→ Your assignment: Every record here must be copied exactly, except for the images it holds.

-*-

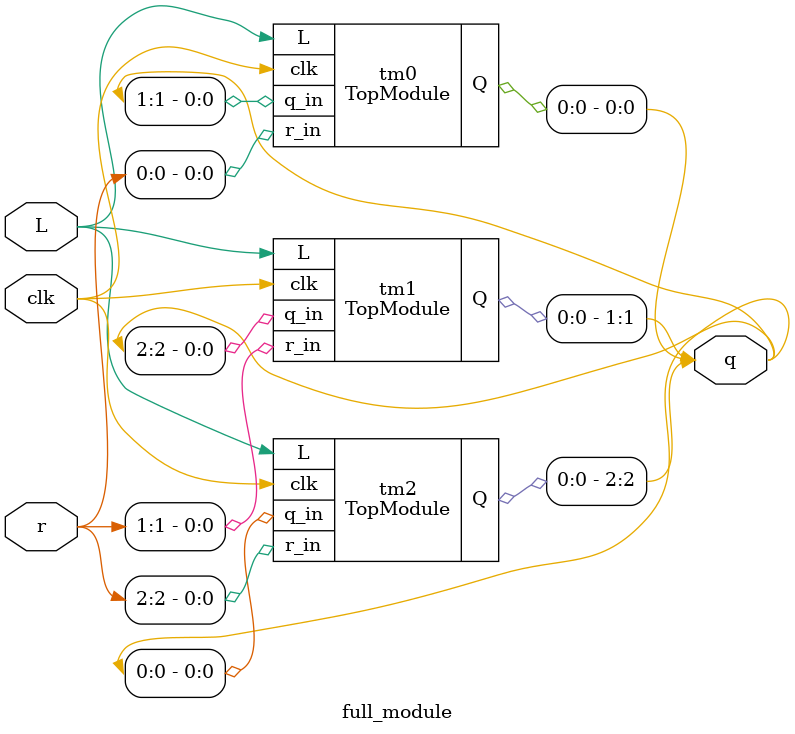
<source format=sv>
module TopModule (
  input clk,
  input L,
  input q_in,
  input r_in,
  output reg Q
);

reg q_int;

always @(posedge clk) begin
  if (L) begin
    Q <= r_in;
  end else begin
    Q <= q_in ^ q_int;
  end
end

assign q_int = Q;

endmodule

module full_module (
    input [2:0] r,
    input L,
    input clk,
    output reg [2:0] q
);

TopModule tm0 (
  .clk(clk),
  .L(L),
  .q_in(q[1]),
  .r_in(r[0]),
  .Q(q[0])
);

TopModule tm1 (
  .clk(clk),
  .L(L),
  .q_in(q[2]),
  .r_in(r[1]),
  .Q(q[1])
);

TopModule tm2 (
  .clk(clk),
  .L(L),
  .q_in(q[0]),
  .r_in(r[2]),
  .Q(q[2])
);

endmodule
/*Status: Error compiling testbench

Fail Messages:The testbench failed to compile. Please fix the module. The output of iverilog is as follows:
./execute_environment/testbench.sv:128: syntax error
I give up.

*/
/*
Missing Details of Long Context 
*/
</source>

-*-

→ Answer box:
<source format=sv>
module TopModule (
  input clk,
  input L,
  input q_in,
  input r_in,
  output reg Q
);

reg q_int;

always @(posedge clk) begin
  if (L) begin
    Q <= r_in;
  end else begin
    Q <= q_in ^ q_int;
  end
end

assign q_int = Q;

endmodule

module full_module (
    input [2:0] r,
    input L,
    input clk,
    output reg [2:0] q
);

TopModule tm0 (
  .clk(clk),
  .L(L),
  .q_in(q[1]),
  .r_in(r[0]),
  .Q(q[0])
);

TopModule tm1 (
  .clk(clk),
  .L(L),
  .q_in(q[2]),
  .r_in(r[1]),
  .Q(q[1])
);

TopModule tm2 (
  .clk(clk),
  .L(L),
  .q_in(q[0]),
  .r_in(r[2]),
  .Q(q[2])
);

endmodule
/*Status: Error compiling testbench

Fail Messages:The testbench failed to compile. Please fix the module. The output of iverilog is as follows:
./execute_environment/testbench.sv:128: syntax error
I give up.

*/
/*
Missing Details of Long Context 
*/
</source>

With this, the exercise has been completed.